Use the Insights tab to track trends over time. The AI Answers section shows resolutions broken down by outcome:
- Contact helped — an answer was provided and the visitor didn't indicate they needed more.
- Contact not helped — the visitor said they still needed help but didn't reach out.
- Human escalation — the visitor chose to chat or send a message for further help.
A high rate of "contact not helped" often points to answers that are technically present but not satisfying. That's a signal to look at the quality of those Docs articles or add targeted Improvements. A high rate of human escalation may indicate a topic that belongs in a Guardrail.
⚠️ Note: When the AI fails to answer a question, the conversation record shows Account Owners and Administrators the sources it checked. This is helpful context when deciding whether to update your Docs or add an Improvement.
A Note on How AI Works
One thing worth understanding as you manage AI Answers: AI does not work the same way a database lookup or a search engine does.
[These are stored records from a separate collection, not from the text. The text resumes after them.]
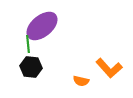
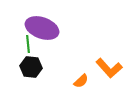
purple ellipse: moved 2 px down; rotated 60 degrees clockwise
orange semicircle: rotated 56 degrees counterclockwise
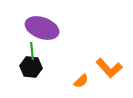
green line: moved 4 px right, 7 px down
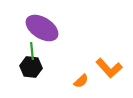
purple ellipse: rotated 12 degrees clockwise
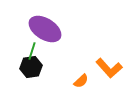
purple ellipse: moved 3 px right, 1 px down
green line: rotated 24 degrees clockwise
black hexagon: rotated 15 degrees counterclockwise
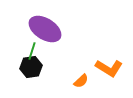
orange L-shape: rotated 16 degrees counterclockwise
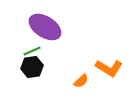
purple ellipse: moved 2 px up
green line: rotated 48 degrees clockwise
black hexagon: moved 1 px right
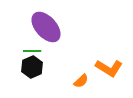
purple ellipse: moved 1 px right; rotated 16 degrees clockwise
green line: rotated 24 degrees clockwise
black hexagon: rotated 15 degrees counterclockwise
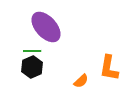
orange L-shape: rotated 68 degrees clockwise
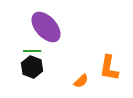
black hexagon: rotated 15 degrees counterclockwise
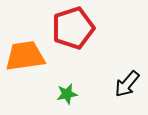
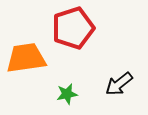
orange trapezoid: moved 1 px right, 2 px down
black arrow: moved 8 px left; rotated 12 degrees clockwise
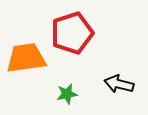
red pentagon: moved 1 px left, 5 px down
black arrow: rotated 52 degrees clockwise
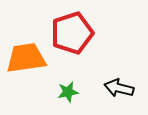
black arrow: moved 4 px down
green star: moved 1 px right, 2 px up
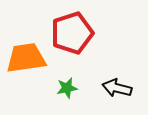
black arrow: moved 2 px left
green star: moved 1 px left, 4 px up
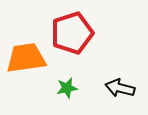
black arrow: moved 3 px right
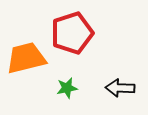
orange trapezoid: rotated 6 degrees counterclockwise
black arrow: rotated 12 degrees counterclockwise
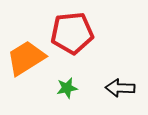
red pentagon: rotated 12 degrees clockwise
orange trapezoid: rotated 18 degrees counterclockwise
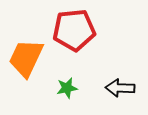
red pentagon: moved 2 px right, 3 px up
orange trapezoid: rotated 33 degrees counterclockwise
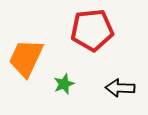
red pentagon: moved 18 px right
green star: moved 3 px left, 4 px up; rotated 10 degrees counterclockwise
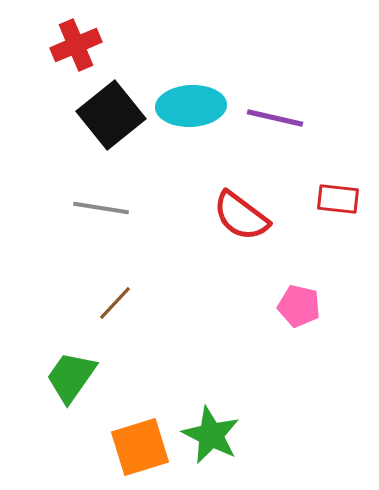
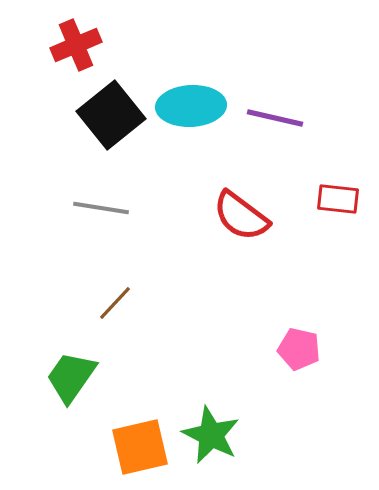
pink pentagon: moved 43 px down
orange square: rotated 4 degrees clockwise
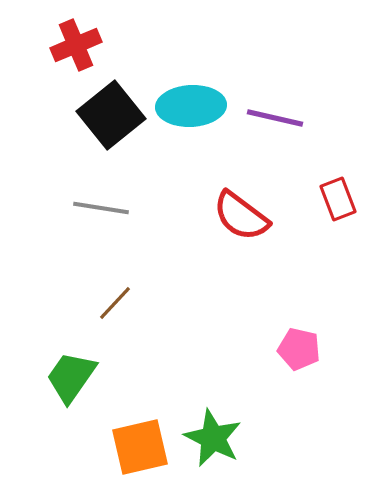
red rectangle: rotated 63 degrees clockwise
green star: moved 2 px right, 3 px down
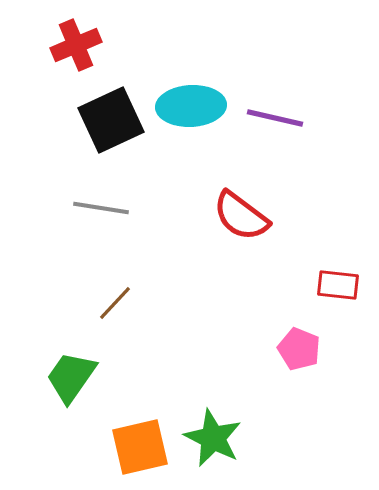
black square: moved 5 px down; rotated 14 degrees clockwise
red rectangle: moved 86 px down; rotated 63 degrees counterclockwise
pink pentagon: rotated 9 degrees clockwise
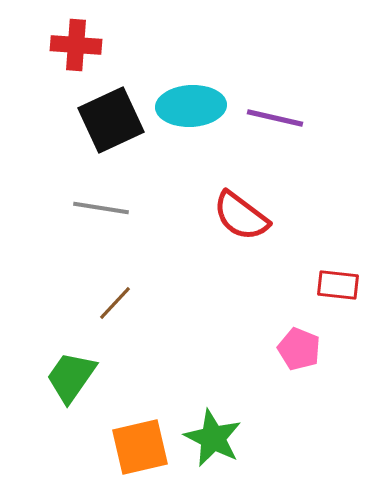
red cross: rotated 27 degrees clockwise
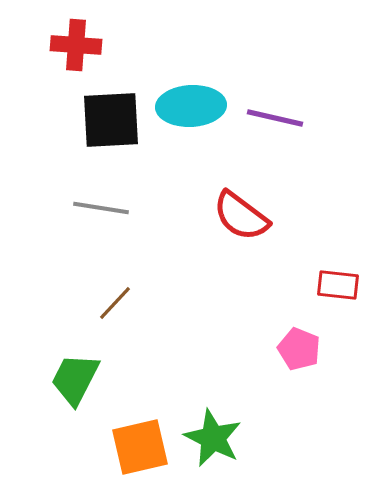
black square: rotated 22 degrees clockwise
green trapezoid: moved 4 px right, 2 px down; rotated 8 degrees counterclockwise
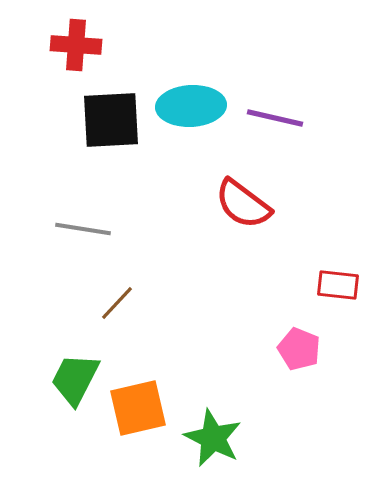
gray line: moved 18 px left, 21 px down
red semicircle: moved 2 px right, 12 px up
brown line: moved 2 px right
orange square: moved 2 px left, 39 px up
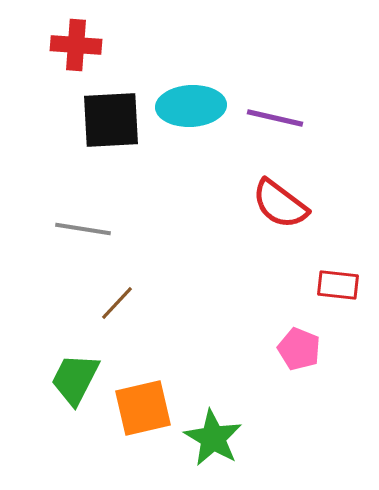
red semicircle: moved 37 px right
orange square: moved 5 px right
green star: rotated 4 degrees clockwise
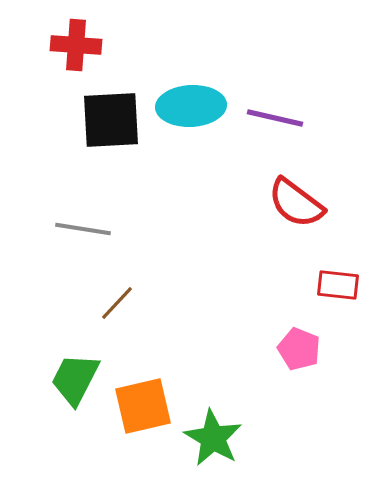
red semicircle: moved 16 px right, 1 px up
orange square: moved 2 px up
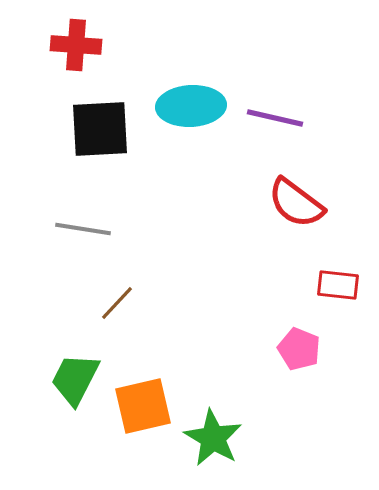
black square: moved 11 px left, 9 px down
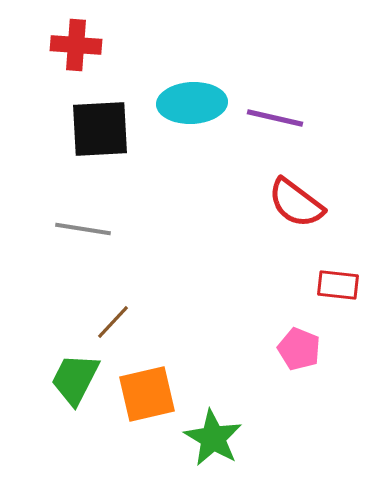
cyan ellipse: moved 1 px right, 3 px up
brown line: moved 4 px left, 19 px down
orange square: moved 4 px right, 12 px up
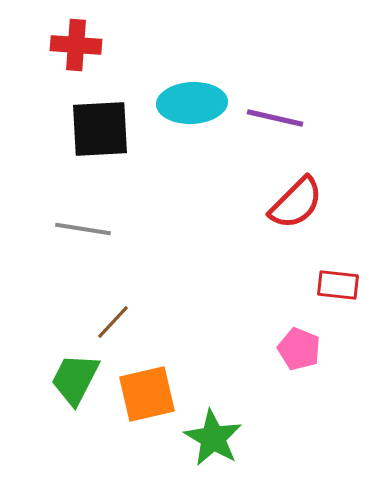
red semicircle: rotated 82 degrees counterclockwise
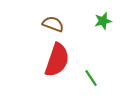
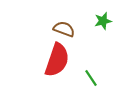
brown semicircle: moved 11 px right, 5 px down
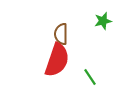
brown semicircle: moved 3 px left, 5 px down; rotated 110 degrees counterclockwise
green line: moved 1 px left, 1 px up
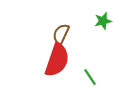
brown semicircle: rotated 25 degrees clockwise
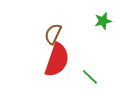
brown semicircle: moved 8 px left
green line: rotated 12 degrees counterclockwise
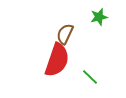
green star: moved 4 px left, 4 px up
brown semicircle: moved 12 px right
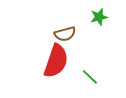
brown semicircle: rotated 130 degrees counterclockwise
red semicircle: moved 1 px left, 1 px down
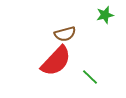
green star: moved 6 px right, 2 px up
red semicircle: rotated 24 degrees clockwise
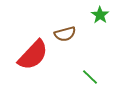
green star: moved 5 px left; rotated 24 degrees counterclockwise
red semicircle: moved 23 px left, 6 px up
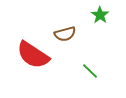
red semicircle: rotated 80 degrees clockwise
green line: moved 6 px up
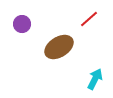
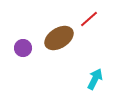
purple circle: moved 1 px right, 24 px down
brown ellipse: moved 9 px up
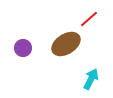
brown ellipse: moved 7 px right, 6 px down
cyan arrow: moved 4 px left
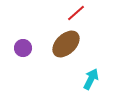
red line: moved 13 px left, 6 px up
brown ellipse: rotated 12 degrees counterclockwise
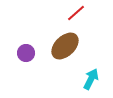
brown ellipse: moved 1 px left, 2 px down
purple circle: moved 3 px right, 5 px down
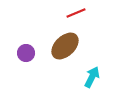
red line: rotated 18 degrees clockwise
cyan arrow: moved 1 px right, 2 px up
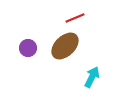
red line: moved 1 px left, 5 px down
purple circle: moved 2 px right, 5 px up
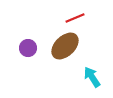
cyan arrow: rotated 60 degrees counterclockwise
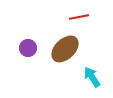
red line: moved 4 px right, 1 px up; rotated 12 degrees clockwise
brown ellipse: moved 3 px down
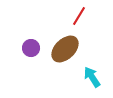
red line: moved 1 px up; rotated 48 degrees counterclockwise
purple circle: moved 3 px right
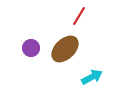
cyan arrow: rotated 95 degrees clockwise
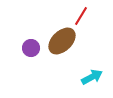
red line: moved 2 px right
brown ellipse: moved 3 px left, 8 px up
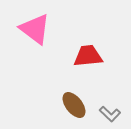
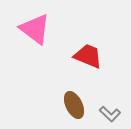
red trapezoid: rotated 28 degrees clockwise
brown ellipse: rotated 12 degrees clockwise
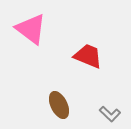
pink triangle: moved 4 px left
brown ellipse: moved 15 px left
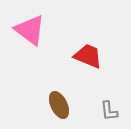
pink triangle: moved 1 px left, 1 px down
gray L-shape: moved 1 px left, 3 px up; rotated 40 degrees clockwise
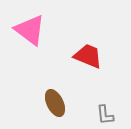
brown ellipse: moved 4 px left, 2 px up
gray L-shape: moved 4 px left, 4 px down
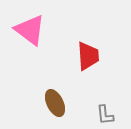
red trapezoid: rotated 64 degrees clockwise
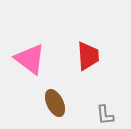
pink triangle: moved 29 px down
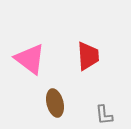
brown ellipse: rotated 12 degrees clockwise
gray L-shape: moved 1 px left
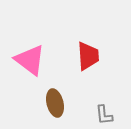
pink triangle: moved 1 px down
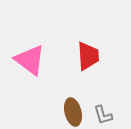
brown ellipse: moved 18 px right, 9 px down
gray L-shape: moved 1 px left; rotated 10 degrees counterclockwise
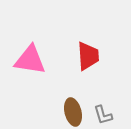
pink triangle: rotated 28 degrees counterclockwise
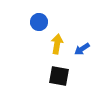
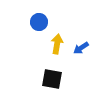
blue arrow: moved 1 px left, 1 px up
black square: moved 7 px left, 3 px down
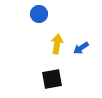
blue circle: moved 8 px up
black square: rotated 20 degrees counterclockwise
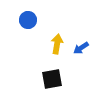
blue circle: moved 11 px left, 6 px down
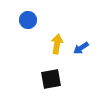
black square: moved 1 px left
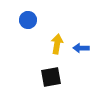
blue arrow: rotated 35 degrees clockwise
black square: moved 2 px up
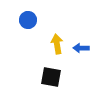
yellow arrow: rotated 18 degrees counterclockwise
black square: rotated 20 degrees clockwise
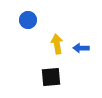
black square: rotated 15 degrees counterclockwise
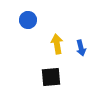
blue arrow: rotated 105 degrees counterclockwise
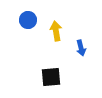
yellow arrow: moved 1 px left, 13 px up
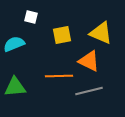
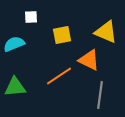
white square: rotated 16 degrees counterclockwise
yellow triangle: moved 5 px right, 1 px up
orange triangle: moved 1 px up
orange line: rotated 32 degrees counterclockwise
gray line: moved 11 px right, 4 px down; rotated 68 degrees counterclockwise
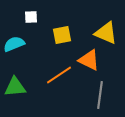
yellow triangle: moved 1 px down
orange line: moved 1 px up
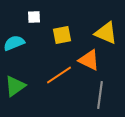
white square: moved 3 px right
cyan semicircle: moved 1 px up
green triangle: moved 1 px up; rotated 30 degrees counterclockwise
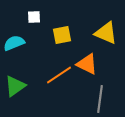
orange triangle: moved 2 px left, 4 px down
gray line: moved 4 px down
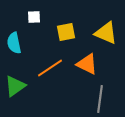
yellow square: moved 4 px right, 3 px up
cyan semicircle: rotated 80 degrees counterclockwise
orange line: moved 9 px left, 7 px up
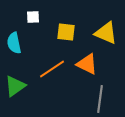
white square: moved 1 px left
yellow square: rotated 18 degrees clockwise
orange line: moved 2 px right, 1 px down
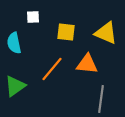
orange triangle: rotated 20 degrees counterclockwise
orange line: rotated 16 degrees counterclockwise
gray line: moved 1 px right
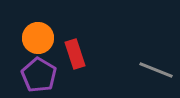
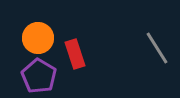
gray line: moved 1 px right, 22 px up; rotated 36 degrees clockwise
purple pentagon: moved 1 px down
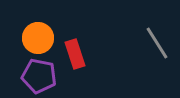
gray line: moved 5 px up
purple pentagon: rotated 20 degrees counterclockwise
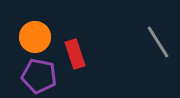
orange circle: moved 3 px left, 1 px up
gray line: moved 1 px right, 1 px up
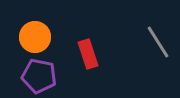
red rectangle: moved 13 px right
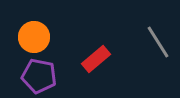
orange circle: moved 1 px left
red rectangle: moved 8 px right, 5 px down; rotated 68 degrees clockwise
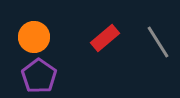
red rectangle: moved 9 px right, 21 px up
purple pentagon: rotated 24 degrees clockwise
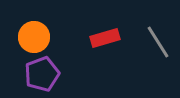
red rectangle: rotated 24 degrees clockwise
purple pentagon: moved 3 px right, 2 px up; rotated 16 degrees clockwise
A search engine finds an exact match. Given the same query twice, it returns the same result. AI is different — it's probabilistic rather than deterministic. It generates a response based on patterns across your knowledge sources, the question asked, and the context of the conversation. That means two very similar questions might get slightly different answers, and a response that worked well once may vary the next time.
This is normal and expected. It also means that testing is essential. After you make changes to your Identity, add an Improvement, or update your knowledge sources, test with several different phrasings of the same question — not just one. A good answer to one version of a question doesn't guarantee consistent results across all variations.
It also means that more precise inputs help. Vague or conflicting information in your knowledge sources or Improvements introduces more variability. The clearer and more consistent your sources, the more reliably your AI Agent will respond.
Think of managing AI Answers less like configuring a rule and more like coaching someone: you give guidance, observe results, and refine. Over time, the right habits — regular review, targeted Improvements, clear Docs — add up to a much better customer experience.